10.5. Exercises#

Exercise 10.1

If you have a signal \(x\) of length \(N\), and a filter \(h\) of length \(K < N\), the standard full-mode convolution \(h*x\) can be implemented by using circular convolution on zero-padded versions of \(x\) and \(h\), and trimming the results.

What is the minimal amount of padding (in terms of \(N\) and \(K\)) that must be applied to \(x\) and \(h\) for this to work?

Exercise 10.2

Starting from the example code in Filter Design and Analysis, experiment with different filter designs to improve the quality of low-pass filters with a cutoff of \(f_c=500\) Hz. In particular:

  • For window design filters, what combination of length (order) and window works best? (Try the following windows: hann, hamming, rect, blackmanharris)

  • For Parks-McClellan (Remez) filters, what combination of length and transition region width works best?

  • Base your comparisons on both plots of the frequency response curves, as well as listening to the results on a signal of your choice.

Exercise 10.3

For each of the filters you tested in the previous question, compute the group delay \(G[m]\).
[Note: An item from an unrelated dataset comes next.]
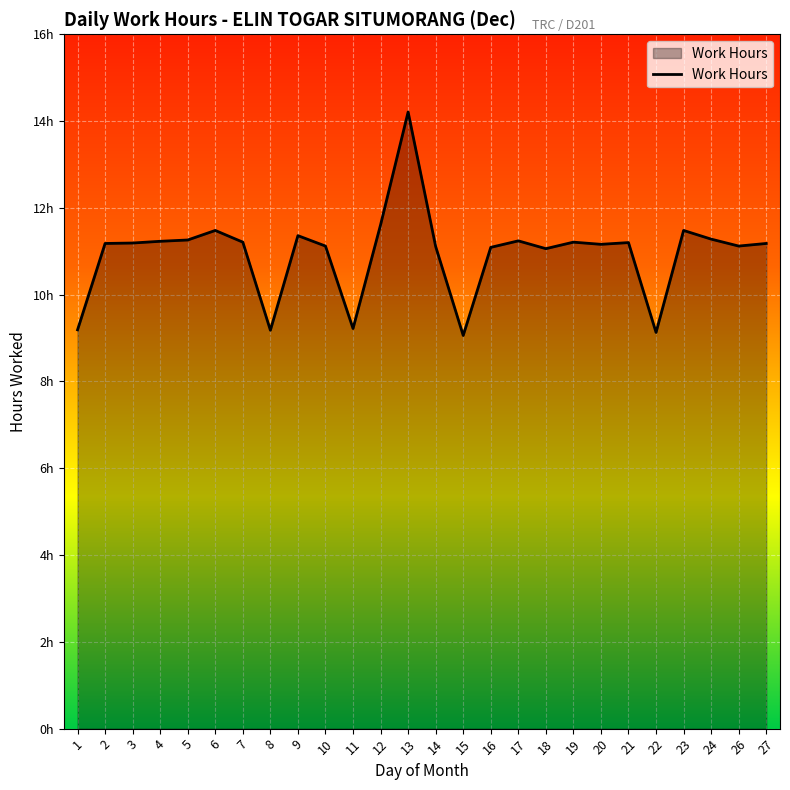

Which has a higher value, 22 or 13?

13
Each filter will have linear phase in the pass band, but some may continue to have linear phase through the transition band, and possibly into the stop band! For each filter, determine the frequency at which the phase response becomes non-linear, and the corresponding frequency response (in dB) of the filter at that frequency, and collect your results in a table.

  • Which filter(s) retain linear phase at the highest frequency?

  • What about at the lowest response (in dB)?

  • What can this tell you about each filter’s perceptual quality?

Exercise 10.4

Prove the dual convolution theorem Corollary 10.1. Can you explain where the extra factor of \(1/N\) comes from?